Method VQAv2 OKVQA Parameters Number
LoRA 49.02 34.21 1.15M (x 8 times)
LoRA with KL 49.48 37.02 1.15M (x 8 times)
LoRA O_proj all layers 57.57 45.03 10.5M (x 80 times)
LIVE 58.54 50.08 0.13M (x 1 time)

D.5 Comparison between untrained LIVE

We evaluated the impact of untrained LIVE by initializing them randomly with a normal distribution and tested on VQAv2 (Table 22), revealing that untrained LIVE has similar results as zero-shot, which are largely worse than the trained LIVE. We also visualized the embeddings using t-SNE to see the shift effect in Fig 7 (A), showing that the shift effect of untrained LIVE is similar to zero-shot ICL, while learned LIVEs align more closely with 32-shot ICL, proving that the training process is important.

Table 22: The performance comparison of untrained LIVE, trained LIVE, ICL, and Zero-shot.
Task Zero Shot Untrained LIVE 32-shot ICL Trained LIVE (Paper)
VQAv2 29.25 30.3 56.18 58.54
OKVQA 30.54 30.2 48.48 50.08
Refer to caption
Figure 7: T-SNE visualization of first answer token over 200 queries. Left/right corresponds to VQAv2/OKVQA, respectively.
Table 23: The performance comparison between LIVE and diverse ICL methods.
Task Method Shot 1 Shot 4 Shot 8 Shot 16 Shot 32 Average
VQAv2 LIVE 56.84 57.60 58.25 58.27 58.54 57.90
ICL 51.39 53.72 54.24 55.70 56.18 54.25
RICE 47.83 53.54 55.04 56.89 58.07 54.27
MMICES 48.22 54.99 56.16 57.02 57.98 54.87
OKVQA LIVE 47.51 47.68 49.4 49.71 50.08 48.88
ICL 40.75 46.11 46.79 47.70 48.48 45.97
RICE 40.67 47.07 48.92 50.73 51.11 47.70
MMICES 40.39 47.13 50.19 50.46 50.61 47.76

D.6 Comparison between LIVE and diverse ICL methods.

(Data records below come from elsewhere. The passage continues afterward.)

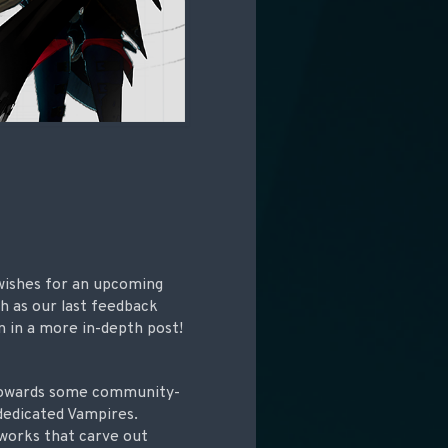
 wishes for an upcoming
h as our last feedback
on in a more in-depth post!
 towards some community-
 dedicated Vampires.
 works that carve out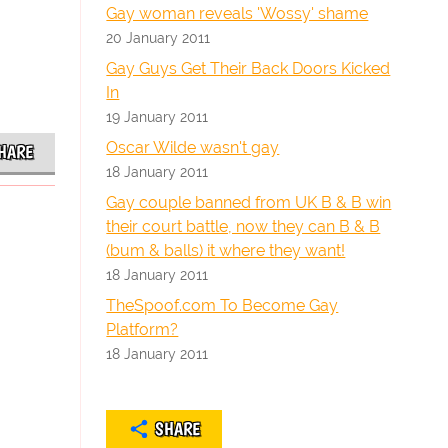
Gay woman reveals 'Wossy' shame
20 January 2011
Gay Guys Get Their Back Doors Kicked
In
19 January 2011
Oscar Wilde wasn't gay
HARE
18 January 2011
Gay couple banned from UK B & B win
their court battle, now they can B & B
(bum & balls) it where they want!
18 January 2011
TheSpoof.com To Become Gay
Platform?
18 January 2011
SHARE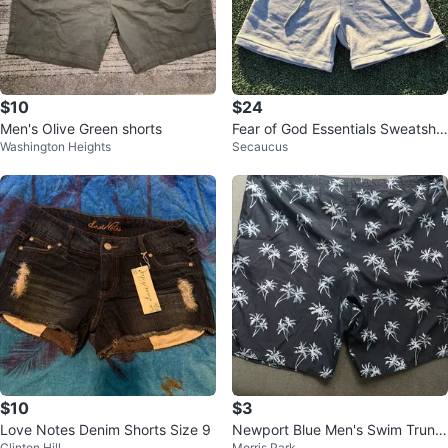
$10
$24
Men's Olive Green shorts
Fear of God Essentials Sweatsho
Washington Heights
Secaucus
rt Light Oatmeal
$10
$3
Love Notes Denim Shorts Size 9
Newport Blue Men's Swim Trunk
Clinton Hill
Morris Park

In previous works[8, 19, 18], the importance of selecting ICDs for ICL in VQA and other vision-language tasks has been demonstrated. To reasonably compare the performance differences between LIVE and ICL, we adopted two methods for selecting ICL samples: RICE[43], which retrieves samples based on image similarity to the query, and MMICES[58], which combines both language and image similarity for ICD retrieval. The results comparing LIVE and ICL with different ICD selection strategies are presented in the Table 23, showing that even with optimized ICD selection, ICL still lags behind LIVE in terms of accuracy.

We also tried to use RICE samples to learn LIVE. However, the results were unsatisfactory, with only 57.68% accuracy on VQAv2, while using random samples to train LIVE got 58.54% accuracy. This may be because using RICE samples will make each training input sequence contain abundant individual characteristics, increasing the difficulty for LIVE to learn common task knowledge, and even causing LIVE to learn spurious correlations between the similar ICDs and the query.